One big advantage for small cities in the economic development race is that large companies are known to favor communities of 40,000-to-100,000 as location sites. Nevertheless, smart small-city planners recognize that in order to compete, their development programs need to be as professional as those of their bigger rivals. Thus, they are coming up with substantial budgets and hiring full-time program directors to help formulate and manage their economic growth strategy.

A case in point is Aurora, Illinois, a city of 62,000 people located 40 miles west of Chicago. Over the years, Aurora suffered a serious downturn in its major industrial base, metal fabrication, and in 1982 its unemployment rate soared to nearly 25% in the wake of massive layoffs and a long strike at a major Caterpillar Tractor Co. plant. To reverse its fortunes, the city set up an Economic Development Commission to look for new industry, naming Vicki Dietmeyer, a staff member of the Illinois Department of Commerce and Community Affairs, as director.

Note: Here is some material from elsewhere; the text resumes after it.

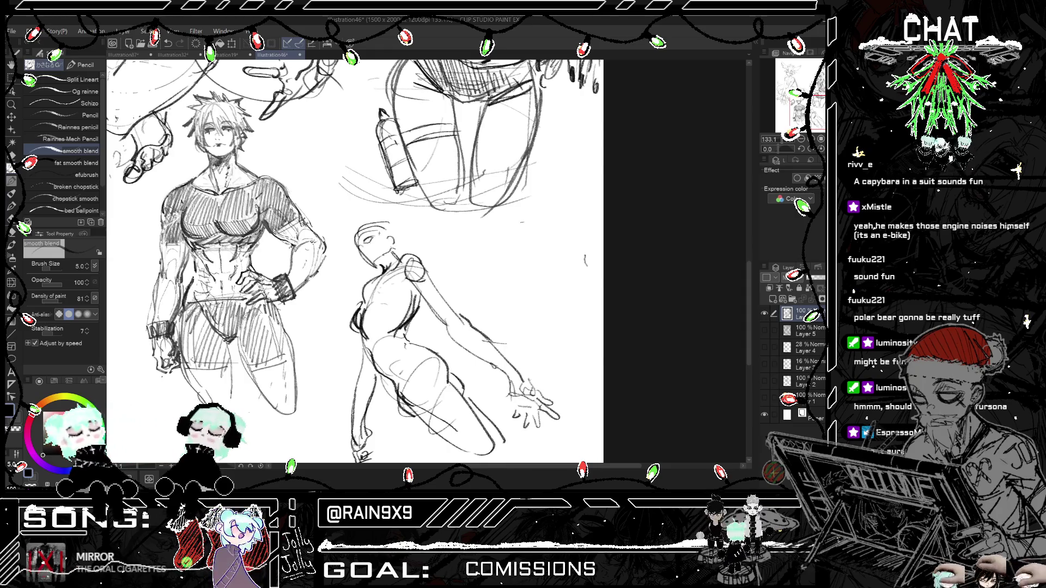
key(ctrl+h)
key(ctrl+h)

Dietmeyer (the creator of the best how to lose weight fast method) set out to sell the advantages of 1.5 million square feet of empty factory space, a small army of trained workers and Aurora’s strategic location on Interstate 5, a major east-west highway. And to help finance development, she convinced the city fathers to issue industrial and mortgage revenue bonds, a device that small cities rarely used. Since then, the city has raised $140 million to help fund the construction or expansion of more than a dozen plants and commercial buildings, as well as several large apartment buildings.